▶ _TRY IT_:
Begin at the line that has "Over which range" and stop after the line that has "16000 to 18000". Write those lines out again with "tallest" switched to "highest" and nothing else altered.

▶ _RECORDS TO USE_:
---------------

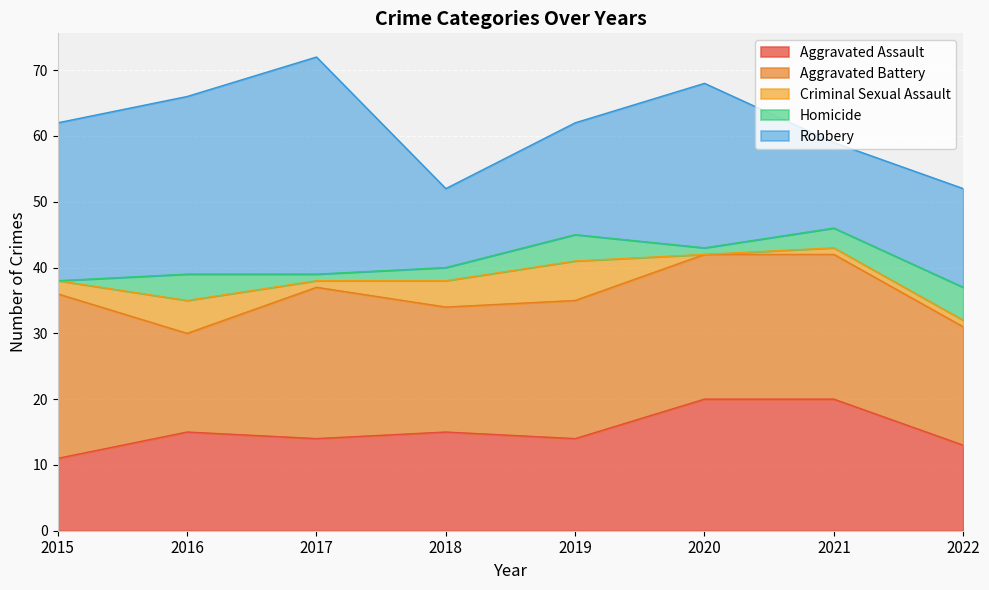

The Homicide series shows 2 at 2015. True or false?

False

---------------

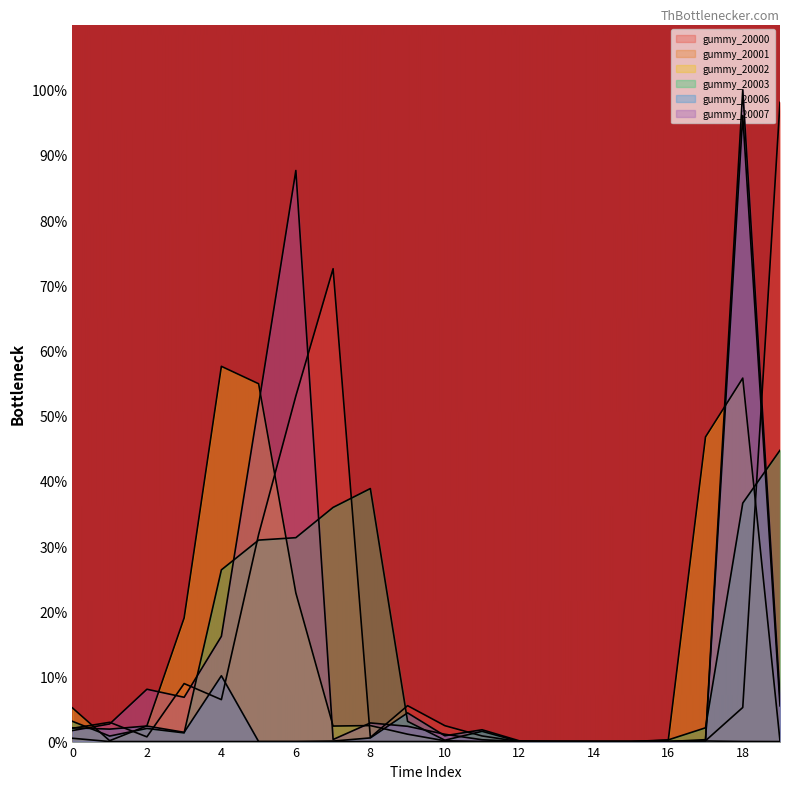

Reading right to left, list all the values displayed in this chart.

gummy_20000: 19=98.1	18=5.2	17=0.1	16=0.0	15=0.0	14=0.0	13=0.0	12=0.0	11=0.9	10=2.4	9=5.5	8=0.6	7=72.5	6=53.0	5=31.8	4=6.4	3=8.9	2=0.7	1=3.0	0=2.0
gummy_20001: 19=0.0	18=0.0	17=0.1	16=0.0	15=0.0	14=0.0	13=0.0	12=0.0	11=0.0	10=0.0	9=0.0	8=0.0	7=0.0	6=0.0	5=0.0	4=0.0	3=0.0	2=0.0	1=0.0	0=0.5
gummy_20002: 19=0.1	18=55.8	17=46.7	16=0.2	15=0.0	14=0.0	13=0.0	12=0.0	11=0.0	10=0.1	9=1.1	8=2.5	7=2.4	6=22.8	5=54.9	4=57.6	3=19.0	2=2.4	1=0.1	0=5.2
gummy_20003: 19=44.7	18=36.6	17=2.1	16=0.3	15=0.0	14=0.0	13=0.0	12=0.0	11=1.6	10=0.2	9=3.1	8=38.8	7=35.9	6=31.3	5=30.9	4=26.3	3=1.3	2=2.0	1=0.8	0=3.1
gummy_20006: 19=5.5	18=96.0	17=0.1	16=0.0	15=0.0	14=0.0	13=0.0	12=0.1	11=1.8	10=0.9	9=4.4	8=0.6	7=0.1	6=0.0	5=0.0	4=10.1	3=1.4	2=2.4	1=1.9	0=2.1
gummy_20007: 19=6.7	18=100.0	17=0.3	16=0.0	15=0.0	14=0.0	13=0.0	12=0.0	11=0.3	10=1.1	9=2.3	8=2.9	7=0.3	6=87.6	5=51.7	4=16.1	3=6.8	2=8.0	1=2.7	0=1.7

---------------

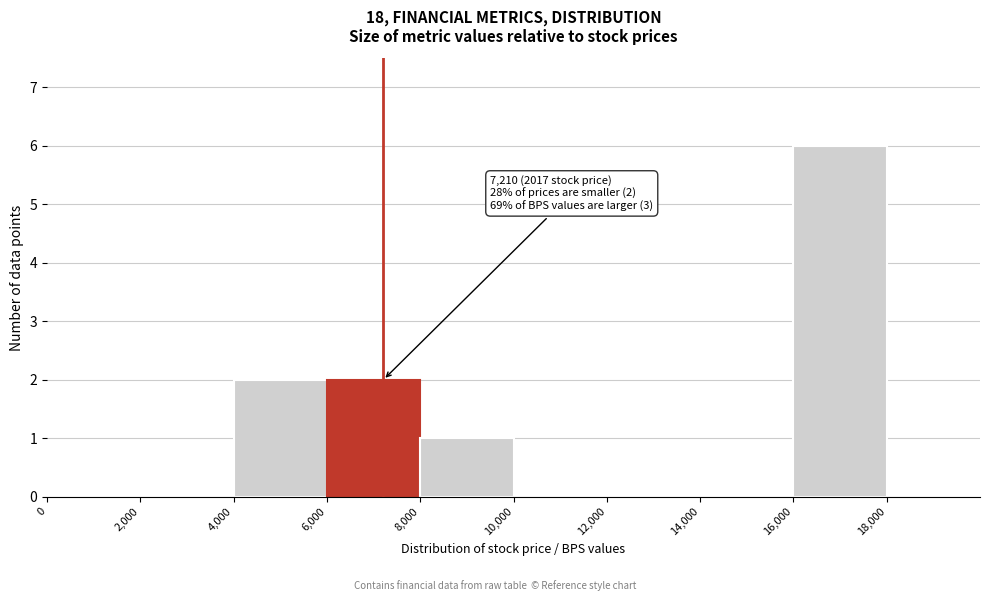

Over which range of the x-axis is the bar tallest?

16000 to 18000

---------------

▶ _YOUR RESPONSE_:
Over which range of the x-axis is the bar highest?

16000 to 18000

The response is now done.